While all of this makes sense from a government perspective, one element is sticking out for many analysts. The body was designed with a defined lifespan. After two years, the body is scheduled to be dismantled and will stop working in this shape.
The decision to make the bureau temporary was, according to the reports, made during a meeting of the Ministry of the Interior and Safety and financial regulators. It was also suggested that FSC is planning, apparently in the same future period, to reshuffle the organization and find ways to better protect the consumers and the market. It will also seek to respond in a proactive manner to any financial invitations that are coming in the Fourth Industrial Revolution, as FSC stated.
The wording points to an interesting setup of double meaning and unclear end goals. While the FSC is setting up the bureau, it is also making a statement that in its current form, the organization is not adequate. For some, this is a way of lowering the expectation of the same new organization and providing a promise that better work will come from everyone in two years time.
In fintech, like in eSports and many other digital ventures, it is no surprise that organizations are kicking the can further down the road. However, the strange thing in this FSC decision is the fact that it is a full governmental body with a track record worth of an organized nation of South Korea. Why would then it establish this bureau only to limit its lifespan and state already that a reshuffle will take place in the near future in which it will cease to exist?
The Wider Context
Naturally, the decision of FSC is not taking place in a vacuum. Instead, it comes amid a rising level of effort that the country is placing into regulating the cryptocurrency and blockchain industry. This is in a period that came after a series of the announcement that shook the world of fintech.
One of the most noteworthy cases includes a moment of backtracking. In 2017, the country outlawed any ICOs on its territory. But, in May 2018, the legislative arm of the Seoul government asked for the ban to be removed and instead offered a legislative proposal. In it, the ICOs would be permitted if the investor protections are there to secure the rights and safety of consumers.
Earlier in July, it was reported that different political parties and their members are reading to submit a bill that deals with cryptocurrency regulation, but also initial coin offerings and blockchain tech. The main purpose would be to allow the new tools of fintech to successfully operate in the country, but also stop them from being used to launder money. The intent is also to provide the local exchange industry with improvements that would stop any malicious attacks like those seen recently.
The State of South Korea
In many ways on the issue of cryptocurrencies in all of their forms, the country and its political and governmental arms remain divided. The decision of the FSC perfectly illustrates the intent that shows them both wanting to do something about crypto and preferring not to do anything, to put it plainly. These half-measures are no surprise in any country in the world but the problem is that in South Korea, they come often with a force of action, like the ICO ban.

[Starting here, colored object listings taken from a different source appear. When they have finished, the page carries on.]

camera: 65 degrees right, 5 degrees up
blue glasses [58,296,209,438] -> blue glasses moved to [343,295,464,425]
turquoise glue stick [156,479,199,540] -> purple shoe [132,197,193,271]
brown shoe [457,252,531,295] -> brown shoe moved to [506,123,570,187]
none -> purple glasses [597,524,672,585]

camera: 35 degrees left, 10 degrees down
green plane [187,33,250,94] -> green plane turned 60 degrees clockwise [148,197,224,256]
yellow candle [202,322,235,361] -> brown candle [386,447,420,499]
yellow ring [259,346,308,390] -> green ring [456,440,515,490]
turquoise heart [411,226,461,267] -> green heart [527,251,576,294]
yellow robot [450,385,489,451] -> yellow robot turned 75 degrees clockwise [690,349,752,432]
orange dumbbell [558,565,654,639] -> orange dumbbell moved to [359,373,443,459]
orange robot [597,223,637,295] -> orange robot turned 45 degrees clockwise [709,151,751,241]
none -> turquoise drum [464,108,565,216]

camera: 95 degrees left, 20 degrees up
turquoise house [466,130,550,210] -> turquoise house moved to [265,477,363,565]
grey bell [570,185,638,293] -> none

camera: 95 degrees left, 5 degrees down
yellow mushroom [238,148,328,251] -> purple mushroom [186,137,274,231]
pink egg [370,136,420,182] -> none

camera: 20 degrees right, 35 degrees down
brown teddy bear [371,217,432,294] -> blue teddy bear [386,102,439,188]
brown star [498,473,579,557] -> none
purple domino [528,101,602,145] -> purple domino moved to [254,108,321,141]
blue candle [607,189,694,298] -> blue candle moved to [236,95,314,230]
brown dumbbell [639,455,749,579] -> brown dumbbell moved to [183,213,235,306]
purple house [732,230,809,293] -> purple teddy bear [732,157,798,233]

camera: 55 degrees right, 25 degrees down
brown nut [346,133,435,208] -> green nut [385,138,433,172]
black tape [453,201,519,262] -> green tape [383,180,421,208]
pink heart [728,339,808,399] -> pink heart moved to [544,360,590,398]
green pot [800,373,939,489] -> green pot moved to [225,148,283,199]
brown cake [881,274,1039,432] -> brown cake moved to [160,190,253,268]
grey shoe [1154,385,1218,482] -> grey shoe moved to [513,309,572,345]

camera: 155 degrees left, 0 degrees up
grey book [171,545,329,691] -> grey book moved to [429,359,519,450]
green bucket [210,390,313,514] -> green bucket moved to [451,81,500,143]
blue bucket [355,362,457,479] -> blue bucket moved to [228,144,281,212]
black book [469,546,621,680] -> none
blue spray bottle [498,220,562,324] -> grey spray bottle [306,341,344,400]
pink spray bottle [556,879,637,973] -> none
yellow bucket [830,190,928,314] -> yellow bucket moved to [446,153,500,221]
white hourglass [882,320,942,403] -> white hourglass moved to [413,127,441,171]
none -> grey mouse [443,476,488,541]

These leave the observer with a sense of cluelessness that dominates in the background – not so much in the sense of cryptocurrencies and how they function, but the actual direction the government wants to take. Instead, the fractions are going at each other, most likely in the form of battle between the pro-crypto and anti-crypto political and regulatory wings.
As this takes place, South Korea remains one of the key markets for not just bitcoin, but a range of other cryptocurrencies. Any instability in the country is immediately translated to the global markets and this is reason enough for everyone, both in and out of South Korea, to ask for both more internal alignment and more coherent plans from the Seoul government.